Dr. Kohlbrecher: Die Idee ist, dass Unternehmen die Roboter nicht mehr kaufen müssen, sondern diese als Dienstleistung für einen bestimmten Zeitraum mieten. Diese Art von Abo-Modell wird die Eintrittsbarriere für Firmen verringern, schließlich ist ein Roboterkauf mit erheblichen Kosten verbunden. Das macht es natürlich auch zu einer Herausforderung für uns, da wir die Roboter vorfinanzieren müssen. Ein Roboter mit einer integrierten Vollsensor-Ausstattung kostet mehr als 100.000 Euro.

Wie steht es um das Thema Internationalisierung?

Dr. Kohlbrecher: Mehrere Dutzend Roboter mit unserer Software werden bereits auf vier Kontinenten im täglichen Betrieb eingesetzt und bedienen Kunden in Europa (Österreich, Deutschland, Niederlande, Norwegen), Australien, Asien (Japan, Singapur, Thailand), dem Nahen Osten (Oman, Saudi-Arabien, VAE) und Amerika (Canada, USA).
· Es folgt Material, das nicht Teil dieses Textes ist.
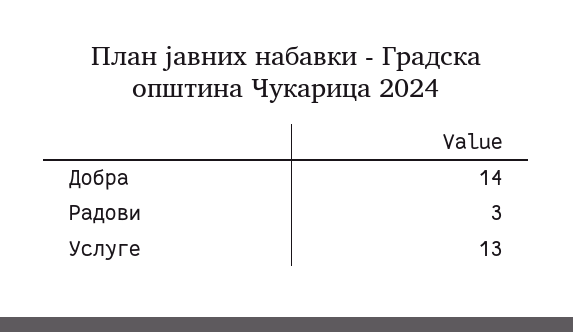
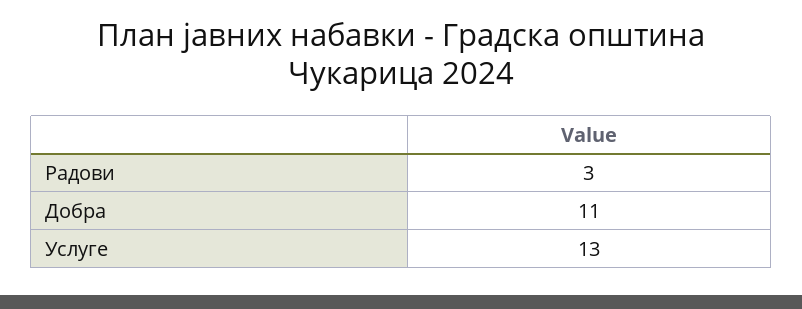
  {
-   "Добра": 14,
+   "Добра": 11,
    "Радови": 3,
    "Услуге": 13
  }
Das internationale Geschäft ist damit bereits fester Bestandteil unseres Portfolios.

Gibt es etwas, das Sie heute anders machen würden?
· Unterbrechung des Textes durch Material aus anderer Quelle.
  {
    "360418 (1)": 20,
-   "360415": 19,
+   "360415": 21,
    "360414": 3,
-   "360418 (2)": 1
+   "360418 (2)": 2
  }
Dr. Kohlbrecher: Bislang konnten wir glücklicherweise große Fehler und Fehlschläge vermeiden. Selbstverständlich lief nicht alles reibungslos. Es gab auch Rückschläge oder Fälle, bei denen wir in Ideen oder Projekte investiert haben, die in keinen nachhaltigen Erfolgen resultierten. Allerdings muss man natürlich auch solche kalkulierten Risiken eingehen, um Chance nutzen zu können. Die erfolgreiche Bewerbung auf EXIST-Forschungstransfer war eine sehr gute Entscheidung. Sie gab uns die Freiheiten, unser Geschäft aufzubauen, ohne Fremdkapital aufnehmen zu müssen.

Was würden Sie mit Ihrer Erfahrung Gründenden heute raten?

Dr. Kohlbrecher: Bei der technologischen Entwicklung muss der Product-Market-Fit genau ermittelt werden und im Vordergrund stehen. Dabei muss eine gute Balance zwischen Nutzen für den Kunden und Perfektionsgrad gefunden werden. Auch der Aufbau strategischer Partnerschaften, in unserem Fall mit Herstellern mobiler Roboter, ist wichtig.

Wie geht es weiter für Energy Robotics in 2022 und wo sehen Sie ihr Unternehmen in fünf Jahren?

Dr. Kohlbrecher: Wir arbeiten derzeit an einer Plattform, mit der sich eine heterogene Roboter-Flotte steuern lässt. Das bedeutet eine Plattform, mit der über ein User-Interface und eine Schnittstelle nicht nur ein, sondern verschiedenartige Roboter angebunden werden. Deswegen streben wir eine massive Aufstockung mit einer Series-A-Förderung an. Heute haben wir zwanzig Mitarbeitende und wollen uns bis nächstes Jahr verdreifachen. Der Zeitpunkt ist genau richtig, denn im Moment können wir uns vor Anfragen kaum retten. Perspektivisch steht die weltweite Erschließung der Märkte für Inspektionsrobotik und diese ermöglichende Software immer noch am Anfang. Unser Ziel ist die Marktführerschaft mit einem „Betriebssystem“ für Inspektionsrobotik, das offen ist für unterschiedliche Anbieter mobiler Roboter und datenanalysierender Algorithmen. Das bietet den Betreibern kapitalintensiver Industrieanlage einheitliche Bedien- und Datenschnittstellen für unterschiedliche Typen von Robotern und KI-Verfahren, die für den Bedarf des Kunden modular und passgenau konfiguriert werden können.